Supportive measures:

 

The intensive care management of tetanus requires not only the provision of ventilatory support but also the support of all organs systems which are dysfunctional as a result of the disease and its therapy. This includes respiratory complications (from aspiration of oral and gastrointestinal contents), cardiovascular dysfunction, depression of gastro intestinal motility, and now the recognised effects of immobility namely thrombo embolism, fluid retention due to inappropriate secretion of anti diuretic hormone, and nosocomial infections from prolonged invasive instrumentation.

 

Airway

Early tracheostomy helps to isolate the trachea and facilitate ventilation without undue stimulation of the upper airway. The endotracheal tube inserted as an emergency is best  converted to tracheostomy as soon as possible for the incidence of complications with long term endotracheal intubation are often high and clearance of secretions is easier with tracheostomy.  Careful management  of the cuff allowing a small leak  must be ensured at all times.

 

Care of the lung

Regular physiotherapy (lung and limbs) and tracheal suction are mandatory, as lung complications are a common cause of morbidity and mortality. Secretions and salivation are special problems and are evidence of  increased parasympathetic activity.  Nebulisation with ipratropium can help to reduced bronchial secretions considerably. 

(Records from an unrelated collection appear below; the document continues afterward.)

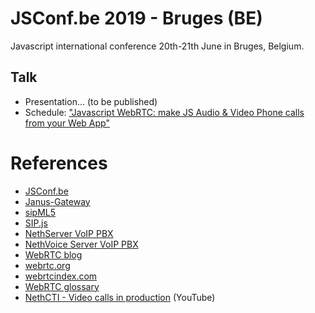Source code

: # JSConf.be 2019 - Bruges (BE)

Javascript international conference 20th-21th June in Bruges, Belgium.

## Talk

- Presentation... (to be published)
- Schedule: ["Javascript WebRTC: make JS Audio & Video Phone calls from your Web App"](https://www.jsconf.be/en/schedule)

# References

- [JSConf.be](https://www.jsconf.be)
- [Janus-Gateway](https://janus.conf.meetecho.com/)
- [sipML5](https://www.doubango.org/sipml5/)
- [SIP.js](https://sipjs.com/)
- [NethServer VoIP PBX](http://docs.nethserver.org/projects/nethserver-devel/en/latest/nethserver-freepbx.html)
- [NethVoice Server VoIP PBX](https://www.nethesis.it/nethvoice/)
- [WebRTC blog](https://bloggeek.me/)
- [webrtc.org](https://webrtc.org/)
- [webrtcindex.com](https://webrtcindex.com/)
- [WebRTC glossary](https://webrtcglossary.com/)
- [NethCTI - Video calls in production](https://youtu.be/wKM-Qe3aEjo?t=15) (YouTube)
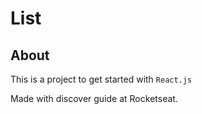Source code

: # List

## About

This is a project to get started with `React.js`

Made with discover guide at Rocketseat.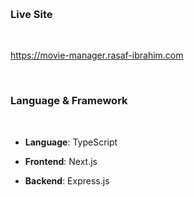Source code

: &nbsp;

### Live Site

&nbsp;

<https://movie-manager.rasaf-ibrahim.com>



&nbsp;

### Language & Framework 

&nbsp;

- **Language**: TypeScript
  
- **Frontend**: Next.js
  
- **Backend**: Express.js
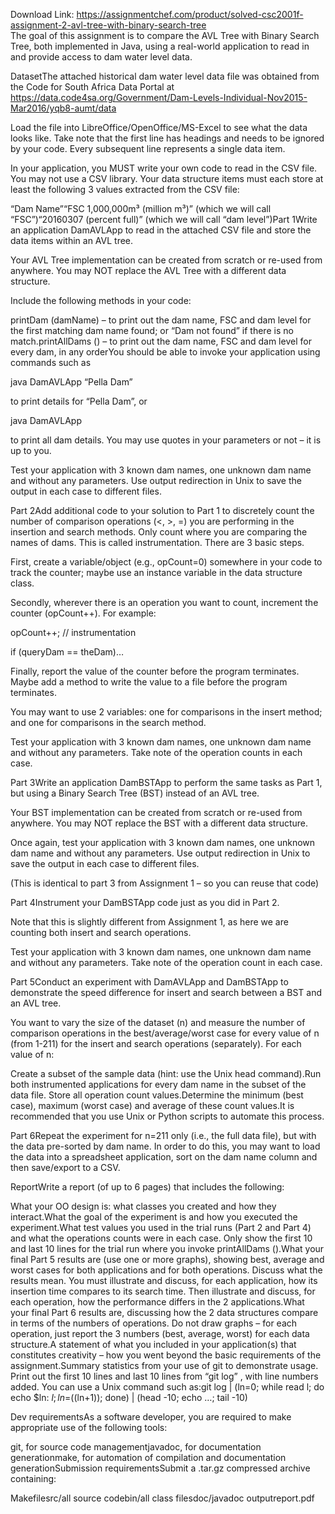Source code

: Download Link: https://assignmentchef.com/product/solved-csc2001f-assignment-2-avl-tree-with-binary-search-tree
<br>
The goal of this assignment is to compare the AVL Tree with Binary Search Tree, both implemented in Java, using a real-world application to read in and provide access to dam water level data.

DatasetThe attached historical dam water level data file was obtained from the Code for South Africa Data Portal at https://data.code4sa.org/Government/Dam-Levels-Individual-Nov2015-Mar2016/yqb8-aumt/data

Load the file into LibreOffice/OpenOffice/MS-Excel to see what the data looks like. Take note that the first line has headings and needs to be ignored by your code. Every subsequent line represents a single data item.

In your application, you MUST write your own code to read in the CSV file. You may not use a CSV library. Your data structure items must each store at least the following 3 values extracted from the CSV file:

“Dam Name”“FSC 1,000,000m³ (million m³)” (which we will call “FSC”)“20160307 (percent full)” (which we will call “dam level”)Part 1Write an application DamAVLApp to read in the attached CSV file and store the data items within an AVL tree.

Your AVL Tree implementation can be created from scratch or re-used from anywhere. You may NOT replace the AVL Tree with a different data structure.

Include the following methods in your code:

printDam (damName) – to print out the dam name, FSC and dam level for the first matching dam name found; or “Dam not found” if there is no match.printAllDams () – to print out the dam name, FSC and dam level for every dam, in any orderYou should be able to invoke your application using commands such as

java DamAVLApp “Pella Dam”

to print details for “Pella Dam”, or

java DamAVLApp

to print all dam details. You may use quotes in your parameters or not – it is up to you.

Test your application with 3 known dam names, one unknown dam name and without any parameters. Use output redirection in Unix to save the output in each case to different files.

Part 2Add additional code to your solution to Part 1 to discretely count the number of comparison operations (&lt;, &gt;, =) you are performing in the insertion and search methods. Only count where you are comparing the names of dams. This is called instrumentation. There are 3 basic steps.

First, create a variable/object (e.g., opCount=0) somewhere in your code to track the counter; maybe use an instance variable in the data structure class.

Secondly, wherever there is an operation you want to count, increment the counter (opCount++). For example:

opCount++; // instrumentation

if (queryDam == theDam)…

Finally, report the value of the counter before the program terminates. Maybe add a method to write the value to a file before the program terminates.

You may want to use 2 variables: one for comparisons in the insert method; and one for comparisons in the search method.

Test your application with 3 known dam names, one unknown dam name and without any parameters. Take note of the operation counts in each case.

Part 3Write an application DamBSTApp to perform the same tasks as Part 1, but using a Binary Search Tree (BST) instead of an AVL tree.

Your BST implementation can be created from scratch or re-used from anywhere. You may NOT replace the BST with a different data structure.

Once again, test your application with 3 known dam names, one unknown dam name and without any parameters. Use output redirection in Unix to save the output in each case to different files.

(This is identical to part 3 from Assignment 1 – so you can reuse that code)

Part 4Instrument your DamBSTApp code just as you did in Part 2.

Note that this is slightly different from Assignment 1, as here we are counting both insert and search operations.

Test your application with 3 known dam names, one unknown dam name and without any parameters. Take note of the operation count in each case.

Part 5Conduct an experiment with DamAVLApp and DamBSTApp to demonstrate the speed difference for insert and search between a BST and an AVL tree.

You want to vary the size of the dataset (n) and measure the number of comparison operations in the best/average/worst case for every value of n (from 1-211) for the insert and search operations (separately). For each value of n:

Create a subset of the sample data (hint: use the Unix head command).Run both instrumented applications for every dam name in the subset of the data file. Store all operation count values.Determine the minimum (best case), maximum (worst case) and average of these count values.It is recommended that you use Unix or Python scripts to automate this process.

Part 6Repeat the experiment for n=211 only (i.e., the full data file), but with the data pre-sorted by dam name. In order to do this, you may want to load the data into a spreadsheet application, sort on the dam name column and then save/export to a CSV.

ReportWrite a report (of up to 6 pages) that includes the following:

What your OO design is: what classes you created and how they interact.What the goal of the experiment is and how you executed the experiment.What test values you used in the trial runs (Part 2 and Part 4) and what the operations counts were in each case. Only show the first 10 and last 10 lines for the trial run where you invoke printAllDams ().What your final Part 5 results are (use one or more graphs), showing best, average and worst cases for both applications and for both operations. Discuss what the results mean. You must illustrate and discuss, for each application, how its insertion time compares to its search time. Then illustrate and discuss, for each operation, how the performance differs in the 2 applications.What your final Part 6 results are, discussing how the 2 data structures compare in terms of the numbers of operations. Do not draw graphs – for each operation, just report the 3 numbers (best, average, worst) for each data structure.A statement of what you included in your application(s) that constitutes creativity – how you went beyond the basic requirements of the assignment.Summary statistics from your use of git to demonstrate usage. Print out the first 10 lines and last 10 lines from “git log” , with line numbers added. You can use a Unix command such as:git log | (ln=0; while read l; do echo $ln: $l; ln=$((ln+1)); done) | (head -10; echo …; tail -10)

Dev requirementsAs a software developer, you are required to make appropriate use of the following tools:

git, for source code managementjavadoc, for documentation generationmake, for automation of compilation and documentation generationSubmission requirementsSubmit a .tar.gz compressed archive containing:

Makefilesrc/all source codebin/all class filesdoc/javadoc outputreport.pdf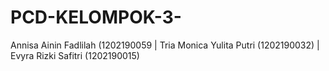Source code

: # PCD-KELOMPOK-3-
Annisa Ainin Fadlilah (1202190059 | Tria Monica Yulita Putri (1202190032) | Evyra Rizki Safitri (1202190015)
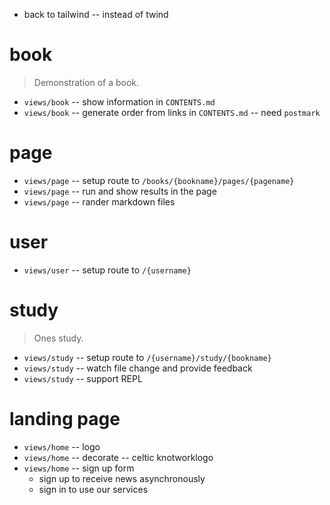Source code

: - back to tailwind -- instead of twind

# book

> Demonstration of a book.

- `views/book` -- show information in `CONTENTS.md`
- `views/book` -- generate order from links in `CONTENTS.md` -- need `postmark`

# page

- `views/page` -- setup route to `/books/{bookname}/pages/{pagename}`
- `views/page` -- run and show results in the page
- `views/page` -- rander markdown files

# user

- `views/user` -- setup route to `/{username}`

# study

> Ones study.

- `views/study` -- setup route to `/{username}/study/{bookname}`
- `views/study` -- watch file change and provide feedback
- `views/study` -- support REPL

# landing page

- `views/home` -- logo
- `views/home` -- decorate -- celtic knotworklogo
- `views/home` -- sign up form
  - sign up to receive news asynchronously
  - sign in to use our services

The staff must take special precautions to prevent nosocomial infections and prophylactic administration of thrombolytic therapy is important to avoid deep vein thrombosis.

 

Enteral Feeding  

Should be commenced as soon as possible through the naso gastric tube since nutrition is particularly important during long term ventilation.

 

Mortality figures depend on the availability and quality of intensive care, and the age of the patient.. A mortality of 10% is often quoted as reasonable but is in fact  higher in most centres.

 

Active immunisation

 The disease does not confer any significant immunity and all patients should be actively immunised, the first dose being given as soon as the diagnosis is made. The second dose, given one month later , can often be given before discharge, but the patient must be requested to come for the third dose in a 6 month follow up.  This also offers an opportunity to review the patient for any complications due to long term tracheostomy and immobilisation.